Perivascular MSC precursors have recently been demonstrated as efficient regenerative/supportive units for tissue repair and regeneration. In particular, human muscle PCs and saphenous vein-derived ACs exhibited superior angiogenic, paracrine, and cardioprotective capacities and augmented functional recovery in murine myocardial infarction and hind-limb ischemia models when compared to myoblasts or unfractionated MSCs [65, 168, 169]. Additionally, muscle and placental PCs were shown to repair/regenerate injured and dystrophic muscles in animal disease models as well as contribute to the muscle stem cell (satellite cell) pool [23, 64, 70, 170]. Some of us also showed that HUCPCs prevented/rescued the oxygen-induced arrest in alveolar growth and restored lung function and architecture, primarily through their paracrine function [171]. Interestingly, CD146+ PCs extracted from adipose tissue were shown to support the long-term persistence of human hematopoietic stem/progenitor cells in coculture [172]. Moreover, purified human PCs and ACs exhibited bone formation or healing when implanted into animal models of ectopic bone formation or critical-sized calvarial bone injury, respectively [88, 89, 173]. In this section, we will discuss the current understanding of the cell engraftment, migration, and homing of transplanted perivascular MSC precursors during some of these regenerative events.

6.1. Cardiac Repair

When intramyocardially transplanted into a mouse model of acute myocardial infarction (AMI), purified human muscle PCs contributed to cardiac functional and anatomic recovery after infarction, presumably through multiple cardioprotective and regenerative mechanisms: reversal of ventricular remodeling, reduction of cardiac fibrosis, diminution of chronic inflammation, promotion of host angiogenesis, and small-scale myocardial regenerative events [168]. The engraftment ratio of intramyocardially injected GFP-labeled PCs was approximately 9% at the first week, decreasing to roughly 3% at 8 weeks after infarction. Above all, a fraction of donor PCs was identified in perivascular positions, juxtaposing host CD31+ ECs (Figure 2). In contrast to the engraftment ratio, the vessel-homing ratio of transplanted PCs slightly increased over time, implicating the potential benefit of niche-homing for long-term donor cell survival. Moreover, cellular interactions between donor PCs and host ECs were demonstrated by the expression of human-specific ephrin type-B receptor 2 (EphB2) in some GFP+ PCs adjacent to ECs as well as the formation of connexin 43 gap junctions with ECs [168]. Additionally, immune cells in the ischemic tissue release chemokines such as interleukins and monocyte chemoattractant protein-1 (MCP-1), which are involved in the homing of MSCs to the ischemic heart [174]. Moreover, the paracrine anti-inflammatory function of human MSCs was also demonstrated by the high expression of anti-inflammatory protein TSG-6 from MSCs embolized in lung, which led to decreased inflammatory responses, reduced infarct size, and improved cardiac function [175].

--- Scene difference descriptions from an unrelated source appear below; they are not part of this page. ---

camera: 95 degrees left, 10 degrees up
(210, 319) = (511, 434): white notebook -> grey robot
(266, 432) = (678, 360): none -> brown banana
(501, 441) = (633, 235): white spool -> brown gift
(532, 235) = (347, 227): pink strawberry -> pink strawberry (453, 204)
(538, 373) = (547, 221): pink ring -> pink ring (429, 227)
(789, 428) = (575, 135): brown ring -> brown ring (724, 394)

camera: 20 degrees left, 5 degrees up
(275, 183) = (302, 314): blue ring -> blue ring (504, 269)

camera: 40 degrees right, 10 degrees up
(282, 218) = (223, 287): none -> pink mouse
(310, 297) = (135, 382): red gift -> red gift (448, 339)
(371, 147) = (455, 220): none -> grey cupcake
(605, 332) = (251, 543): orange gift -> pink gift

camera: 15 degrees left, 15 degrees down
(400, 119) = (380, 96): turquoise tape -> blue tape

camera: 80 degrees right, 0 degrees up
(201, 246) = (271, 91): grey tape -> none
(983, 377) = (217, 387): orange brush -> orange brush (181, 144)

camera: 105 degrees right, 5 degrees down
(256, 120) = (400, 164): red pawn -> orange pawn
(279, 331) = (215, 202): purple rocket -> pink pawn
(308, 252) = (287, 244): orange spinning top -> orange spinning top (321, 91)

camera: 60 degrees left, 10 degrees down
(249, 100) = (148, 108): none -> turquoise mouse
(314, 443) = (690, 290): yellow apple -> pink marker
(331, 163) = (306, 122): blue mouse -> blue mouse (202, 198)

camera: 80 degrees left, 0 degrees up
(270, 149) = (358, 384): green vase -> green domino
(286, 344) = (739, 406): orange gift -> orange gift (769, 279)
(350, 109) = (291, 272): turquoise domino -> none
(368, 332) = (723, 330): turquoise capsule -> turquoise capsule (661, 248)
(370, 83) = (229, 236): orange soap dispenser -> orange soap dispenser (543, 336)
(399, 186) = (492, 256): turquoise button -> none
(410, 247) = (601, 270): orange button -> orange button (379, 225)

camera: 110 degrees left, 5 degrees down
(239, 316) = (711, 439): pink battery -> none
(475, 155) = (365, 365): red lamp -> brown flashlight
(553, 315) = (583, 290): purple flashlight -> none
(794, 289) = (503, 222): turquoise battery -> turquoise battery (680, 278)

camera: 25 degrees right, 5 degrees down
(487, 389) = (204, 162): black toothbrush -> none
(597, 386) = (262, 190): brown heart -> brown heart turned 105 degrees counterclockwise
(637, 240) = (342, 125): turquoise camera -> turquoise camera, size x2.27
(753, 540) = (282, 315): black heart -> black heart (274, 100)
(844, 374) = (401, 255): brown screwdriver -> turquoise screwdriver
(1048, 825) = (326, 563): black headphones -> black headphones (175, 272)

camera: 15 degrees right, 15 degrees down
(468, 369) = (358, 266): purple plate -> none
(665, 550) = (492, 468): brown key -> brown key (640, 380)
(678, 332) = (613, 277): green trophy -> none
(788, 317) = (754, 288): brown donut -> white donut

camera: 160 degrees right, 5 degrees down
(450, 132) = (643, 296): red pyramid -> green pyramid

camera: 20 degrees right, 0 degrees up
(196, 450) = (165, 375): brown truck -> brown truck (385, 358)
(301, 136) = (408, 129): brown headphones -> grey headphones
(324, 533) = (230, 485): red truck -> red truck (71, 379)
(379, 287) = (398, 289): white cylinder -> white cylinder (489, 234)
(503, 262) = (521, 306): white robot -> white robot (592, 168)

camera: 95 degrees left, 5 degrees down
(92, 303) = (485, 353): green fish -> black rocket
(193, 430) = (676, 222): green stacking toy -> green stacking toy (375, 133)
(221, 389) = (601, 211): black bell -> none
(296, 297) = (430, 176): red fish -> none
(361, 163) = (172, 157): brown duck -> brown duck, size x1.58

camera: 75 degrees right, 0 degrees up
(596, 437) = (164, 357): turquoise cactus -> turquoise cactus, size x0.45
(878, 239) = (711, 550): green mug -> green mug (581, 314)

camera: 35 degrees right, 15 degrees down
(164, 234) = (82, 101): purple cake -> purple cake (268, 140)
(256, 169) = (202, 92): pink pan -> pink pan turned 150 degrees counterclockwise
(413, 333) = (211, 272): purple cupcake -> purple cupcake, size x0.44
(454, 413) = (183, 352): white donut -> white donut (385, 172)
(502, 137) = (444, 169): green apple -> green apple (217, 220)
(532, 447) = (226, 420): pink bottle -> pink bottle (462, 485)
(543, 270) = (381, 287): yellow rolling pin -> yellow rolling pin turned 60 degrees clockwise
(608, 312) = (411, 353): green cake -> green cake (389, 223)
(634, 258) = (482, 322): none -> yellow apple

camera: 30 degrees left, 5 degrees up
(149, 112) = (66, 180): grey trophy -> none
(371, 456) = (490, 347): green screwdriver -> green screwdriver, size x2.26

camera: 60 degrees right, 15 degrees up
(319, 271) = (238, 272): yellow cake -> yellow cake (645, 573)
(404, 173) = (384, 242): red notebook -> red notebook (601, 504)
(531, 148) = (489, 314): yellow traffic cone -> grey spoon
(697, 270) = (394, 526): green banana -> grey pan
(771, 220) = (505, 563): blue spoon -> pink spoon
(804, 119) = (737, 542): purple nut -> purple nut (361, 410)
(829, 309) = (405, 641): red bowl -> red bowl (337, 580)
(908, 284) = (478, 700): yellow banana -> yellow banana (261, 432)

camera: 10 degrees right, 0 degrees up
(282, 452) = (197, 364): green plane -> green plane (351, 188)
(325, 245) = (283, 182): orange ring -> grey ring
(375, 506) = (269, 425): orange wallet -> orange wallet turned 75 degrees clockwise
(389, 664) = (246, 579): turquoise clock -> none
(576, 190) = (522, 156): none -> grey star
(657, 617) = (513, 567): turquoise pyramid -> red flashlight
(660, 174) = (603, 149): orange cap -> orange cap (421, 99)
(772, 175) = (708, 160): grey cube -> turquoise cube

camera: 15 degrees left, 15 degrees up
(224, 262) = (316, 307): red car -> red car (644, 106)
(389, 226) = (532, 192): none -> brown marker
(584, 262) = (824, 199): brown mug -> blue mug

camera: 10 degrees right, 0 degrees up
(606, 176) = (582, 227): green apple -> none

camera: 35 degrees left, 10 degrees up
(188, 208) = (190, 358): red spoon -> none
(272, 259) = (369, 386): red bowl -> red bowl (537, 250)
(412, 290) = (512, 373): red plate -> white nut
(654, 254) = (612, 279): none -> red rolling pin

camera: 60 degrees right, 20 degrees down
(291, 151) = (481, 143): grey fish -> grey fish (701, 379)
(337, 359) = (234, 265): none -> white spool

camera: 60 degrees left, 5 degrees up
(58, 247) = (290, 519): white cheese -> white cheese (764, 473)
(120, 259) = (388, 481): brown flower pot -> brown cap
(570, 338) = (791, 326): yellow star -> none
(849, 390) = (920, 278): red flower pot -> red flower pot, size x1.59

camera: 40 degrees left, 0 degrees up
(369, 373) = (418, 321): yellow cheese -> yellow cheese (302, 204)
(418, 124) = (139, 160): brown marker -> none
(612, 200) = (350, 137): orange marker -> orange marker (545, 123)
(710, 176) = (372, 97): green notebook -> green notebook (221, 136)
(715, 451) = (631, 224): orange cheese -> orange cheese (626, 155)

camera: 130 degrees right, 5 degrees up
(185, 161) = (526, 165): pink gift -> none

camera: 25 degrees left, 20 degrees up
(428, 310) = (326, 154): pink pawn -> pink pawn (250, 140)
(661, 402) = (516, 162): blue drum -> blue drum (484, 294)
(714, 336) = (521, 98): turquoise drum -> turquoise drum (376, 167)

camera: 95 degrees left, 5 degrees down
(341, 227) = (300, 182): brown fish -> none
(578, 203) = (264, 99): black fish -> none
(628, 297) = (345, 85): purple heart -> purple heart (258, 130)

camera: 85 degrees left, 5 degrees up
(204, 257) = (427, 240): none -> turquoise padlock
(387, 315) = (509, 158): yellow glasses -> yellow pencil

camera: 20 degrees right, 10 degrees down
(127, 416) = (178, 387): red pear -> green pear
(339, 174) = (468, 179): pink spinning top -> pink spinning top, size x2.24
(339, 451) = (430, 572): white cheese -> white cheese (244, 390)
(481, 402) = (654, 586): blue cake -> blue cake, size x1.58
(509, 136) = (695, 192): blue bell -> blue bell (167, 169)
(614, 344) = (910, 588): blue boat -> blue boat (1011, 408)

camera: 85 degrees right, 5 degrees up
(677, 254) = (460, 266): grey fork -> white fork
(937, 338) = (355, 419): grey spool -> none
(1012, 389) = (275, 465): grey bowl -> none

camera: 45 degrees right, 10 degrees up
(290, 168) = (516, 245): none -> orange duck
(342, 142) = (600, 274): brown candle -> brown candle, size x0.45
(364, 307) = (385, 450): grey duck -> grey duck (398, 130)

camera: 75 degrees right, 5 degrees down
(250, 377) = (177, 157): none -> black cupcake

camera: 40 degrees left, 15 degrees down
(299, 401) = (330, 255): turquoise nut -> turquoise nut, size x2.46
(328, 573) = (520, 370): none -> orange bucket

Similarly, Katare et al. reported that transplantation of human saphenous vein-derived ACs (hSV-ACs), a putative PC progenitor population, promoted functional improvement in a mouse model of MI, primarily through angiocrine activities and neovascularization via both donor and recipient cells as well as other cardioprotective mechanisms including improved myocardial blood flow, attenuated vascular permeability, and reduction of myocardial remodeling, cardiomyocyte apoptosis, and interstitial fibrosis [169]. hSV-ACs produced and released microRNA-132 (miR-132) as a paracrine agent, which exerts proangiogenic, prosurvival, and antifibrotic activities and likely plays a key role as an activator of cardiac healing. While retaining their original antigenic and perivascular phenotype, homing of hSV-ACs to perivascular locations was confirmed by Dil-labeled hSV-ACs juxtaposing isolectin-positive capillary ECs [169].

6.2. Muscle Regeneration

As mentioned previously, we have demonstrated that intramuscular injection of freshly sorted or cultured PCs derived from human adipose or skeletal muscle regenerated human myofibers efficiently in the mouse dystrophic or injured muscle [23]. In another study, we showed that intramuscular implantation of dissected human placental villi resulted in crude outgrowth of human cells in dystrophic mice [70]. Ample amount of cells of human origin released from placental villi fragments participated in host muscle regeneration, revealed by the detection of human dystrophin-positive (hDys3t) and/or human spectrin-positive myofibers. Many of these human myofibers coexpressed human lamin A/C, indicating their sole human origin and not intermediate products of cell fusion. Surprisingly, human myofibers were located not only close to the implantation area (500 m to 2 mm) but also in far more distant regions (up to 2 cm), suggesting active migration of outgrown human myogenic precursors over long distances. Similarly, freshly isolated placental PCs possessed high migratory activity and actively contributed to host skeletal muscle regeneration [70].

6.3. Pulmonary Repair

As mentioned previously, PCs isolated from umbilical cords migrated efficiently in vitro toward alveolar type II cells damaged by bleomycin, with an elevated secretion of KGF and VEGF [71]. Using a preclinical animal model of oxygen-arrested lung growth (exposure to 95% oxygen, i.e., hyperoxia), which mimics bronchopulmonary dysplasia (BPD), Pierro et al. tested the in vivo therapeutic potential of HUCPCs [171]. To examine suitable approaches for future clinical applications, two different administration strategies, prophylactic or therapeutic, as well as two different therapeutic modalities, direct cell transplantation or HUCPC-conditioned medium injection, were investigated. Intratracheal transplantation of HUCPCs prevented/rescued oxygen-induced arrested alveolar growth and restored normal alveolar architecture. However, immunofluorescence and qPCR revealed very few donor cells localized within the lung. This low cell engraftment suggested that cell replacement is not the primary mechanism of the observed therapeutic effects. Indeed similar therapeutic benefits can be achieved by daily intraperitoneal administration of conditioned medium, resulting in improved alveolar architecture and lung function. In both administration strategies, long-term efficacy and safety were demonstrated till 6 months with an improved exercise capacity and normal alveolar architecture. No suspicious tumor formation was noted by total body CT scans. In conclusion, the therapeutic potential of HUCPCs for pulmonary repair can be exploited by either direct cell therapy or the production of trophic factors, expanding new clinical perspectives for HUCPCs and other perivascular MSC precursors.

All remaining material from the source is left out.